START Records for processing

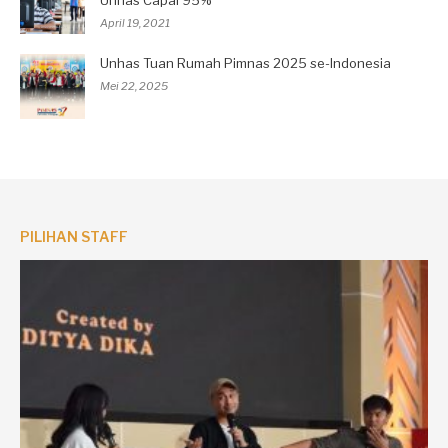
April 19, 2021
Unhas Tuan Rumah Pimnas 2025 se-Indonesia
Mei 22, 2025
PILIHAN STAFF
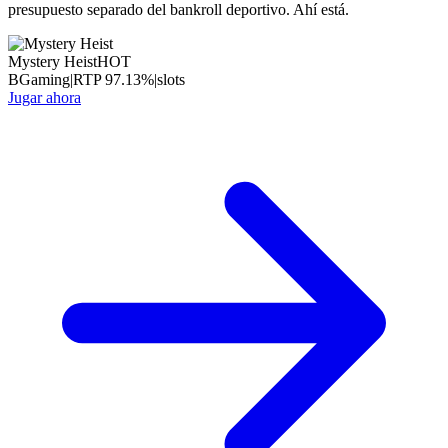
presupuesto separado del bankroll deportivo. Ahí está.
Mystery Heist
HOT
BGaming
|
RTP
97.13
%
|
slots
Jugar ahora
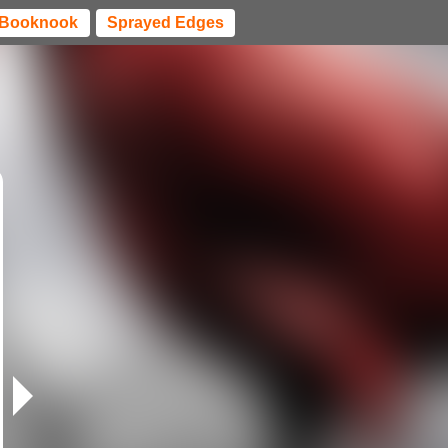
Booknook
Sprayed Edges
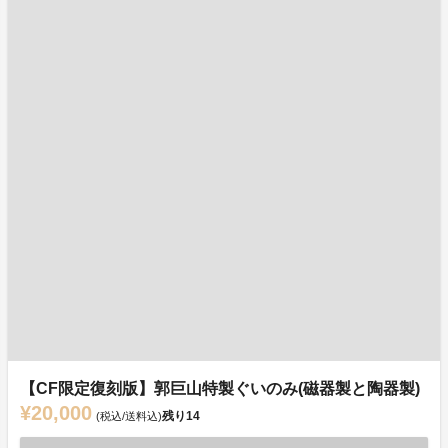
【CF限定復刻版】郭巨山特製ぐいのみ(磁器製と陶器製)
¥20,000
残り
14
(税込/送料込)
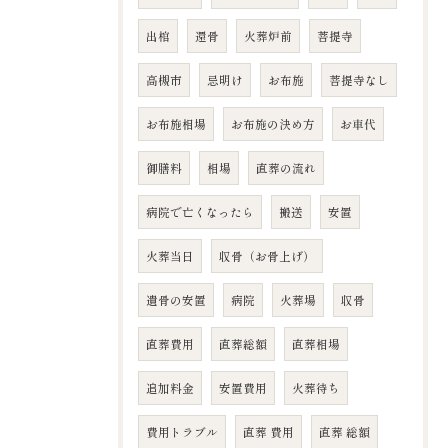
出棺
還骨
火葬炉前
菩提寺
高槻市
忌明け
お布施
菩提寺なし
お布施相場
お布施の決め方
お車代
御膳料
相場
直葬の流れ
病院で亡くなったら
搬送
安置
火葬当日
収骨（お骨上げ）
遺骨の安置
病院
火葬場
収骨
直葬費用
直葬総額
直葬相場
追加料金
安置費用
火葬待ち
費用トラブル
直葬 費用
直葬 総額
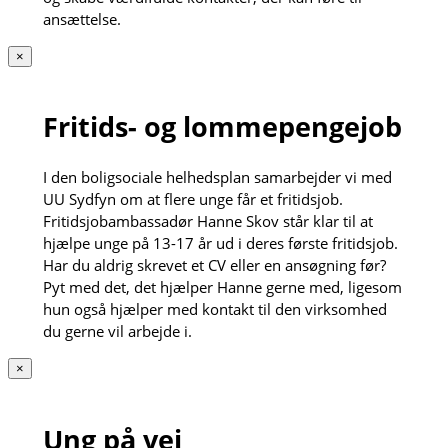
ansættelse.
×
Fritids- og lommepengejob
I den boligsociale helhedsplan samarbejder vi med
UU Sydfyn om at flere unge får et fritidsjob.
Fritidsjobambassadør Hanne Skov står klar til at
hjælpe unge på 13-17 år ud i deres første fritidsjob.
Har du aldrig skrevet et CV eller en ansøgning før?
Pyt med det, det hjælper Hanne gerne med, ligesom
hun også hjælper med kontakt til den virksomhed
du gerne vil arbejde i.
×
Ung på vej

END Records for processing

*Your objective*:
Reproduce all of the lines above with "Sprayed Edges" changed to "Gilded Edges", leaving everything else unaltered and omitting the pictures.

*Solution for this problem*:
April 19, 2021
Unhas Tuan Rumah Pimnas 2025 se-Indonesia
Mei 22, 2025
PILIHAN STAFF
presupuesto separado del bankroll deportivo. Ahí está.
Mystery Heist
HOT
BGaming
|
RTP
97.13
%
|
slots
Jugar ahora
Booknook
Gilded Edges
【CF限定復刻版】郭巨山特製ぐいのみ(磁器製と陶器製)
¥20,000
残り
14
(税込/送料込)
出棺
還骨
火葬炉前
菩提寺
高槻市
忌明け
お布施
菩提寺なし
お布施相場
お布施の決め方
お車代
御膳料
相場
直葬の流れ
病院で亡くなったら
搬送
安置
火葬当日
収骨（お骨上げ）
遺骨の安置
病院
火葬場
収骨
直葬費用
直葬総額
直葬相場
追加料金
安置費用
火葬待ち
費用トラブル
直葬 費用
直葬 総額
ansættelse.
×
Fritids- og lommepengejob
I den boligsociale helhedsplan samarbejder vi med
UU Sydfyn om at flere unge får et fritidsjob.
Fritidsjobambassadør Hanne Skov står klar til at
hjælpe unge på 13-17 år ud i deres første fritidsjob.
Har du aldrig skrevet et CV eller en ansøgning før?
Pyt med det, det hjælper Hanne gerne med, ligesom
hun også hjælper med kontakt til den virksomhed
du gerne vil arbejde i.
×
Ung på vej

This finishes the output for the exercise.